Correale et al[30] studied TPA-M assays taken from 98 patients with malignant colorectal tumors using a cut-off point of 57 U/L, and found the sensitivity 33%, 35%, 59% and 73% in patients with stages I, II, III, and IV tumors, respectively. Plebani et al[31] reported a statistically significant variation in TPA-M levels only in patients with stage IV colorectal neoplasm, in relation to those with other stage tumors.

In this research, the sensitivity of CEA and TPA-M presented a statistically significant difference between stage IV and the other stage tumors. Larger samples would perhaps be able to find evidence for other differences. However, it is possible that elevation in serum levels of tumor markers might only be provoked by lesions that extend beyond the colon or rectum. In any event, preoperative assay of the markers would show some value in the staging, and should be done for all patients.

Several studies demonstrated lower levels on the survival curves for patients with elevated CEA assays during the preoperative period, such as the studies by Carriquiry and Piñeyro[10], Wang et al[14] and Wiratkapun et al[15].

No studies are available regarding the correlation between preoperative TPA-M levels above or below 72 U/L and prognostic indices such as disease-free intervals and relapse, in patients with colon or rectum cancer.
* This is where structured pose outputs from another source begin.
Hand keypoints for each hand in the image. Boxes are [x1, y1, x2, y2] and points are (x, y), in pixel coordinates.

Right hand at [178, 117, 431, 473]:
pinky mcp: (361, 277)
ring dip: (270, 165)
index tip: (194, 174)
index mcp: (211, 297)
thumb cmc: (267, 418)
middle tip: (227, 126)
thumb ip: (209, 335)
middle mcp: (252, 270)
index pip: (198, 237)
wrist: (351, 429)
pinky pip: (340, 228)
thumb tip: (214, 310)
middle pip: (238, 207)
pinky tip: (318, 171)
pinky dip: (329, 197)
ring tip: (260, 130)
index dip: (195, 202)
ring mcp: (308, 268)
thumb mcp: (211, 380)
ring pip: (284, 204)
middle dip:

In the present study, no statistical difference was identified in the disease-free interval and survival of patients with preoperative concentrations of TPA-M above or below the level of 72 U/L. In the same way, with cut-off value three times greater than normal, as calculated by Forones et al[13] and Wiratkapun et al[15] for CEA, there was no difference in patient survival for TPA-M. This does not, however, necessarily signify that there is no difference between the groups of individuals with normal or elevated pre-surgical levels of this tumor marker. It is possible that the patient sample did not have medical follow-up for a sufficient period of time for a statistical difference to emerge between the groups in relation to the marker studied. In this research, the average patient follow-up time was 22.3 mo. Other investigations[10,14,15] did have a longer follow-up, with a statistical difference identified in survival. TPA-M can demonstrate prognostic importance in studies with a longer follow-up time.

The peripheral serum level of CEA during the preoperative period reached the status of a relevant prognostic variable. At present, the preoperative staging of colorectal cancer includes CEA assay with the following classification: CX - undetermined CEA level, C0 - level less than 5 ng/mL, and C1 - level greater than 5 ng/mL[45].

What are the intrinsic characteristics that would define an ideal tumor marker? The level of such a marker would rise in the presence of the smallest neoplastic lesions, and would increase only with the existence of tumors. The marker would be produced by all neoplastic cells, thus making it possible to correlate between marker levels and tumor extent. All patients would generate such a marker. For the public, the examination must have an accessible cost, be minimally invasive and can be performed in any location. The marker should precisely indicate the diagnosis, staging, prognosis and occurrence of neoplastic relapse. There is a consensus on the fact that the ideal tumor marker does not exist[8,46].

Cytokeratins constitute an advance in the direction of a perfect tumor marker, and their association with CEA is useful in offering a better approach towards patients with colorectal cancer.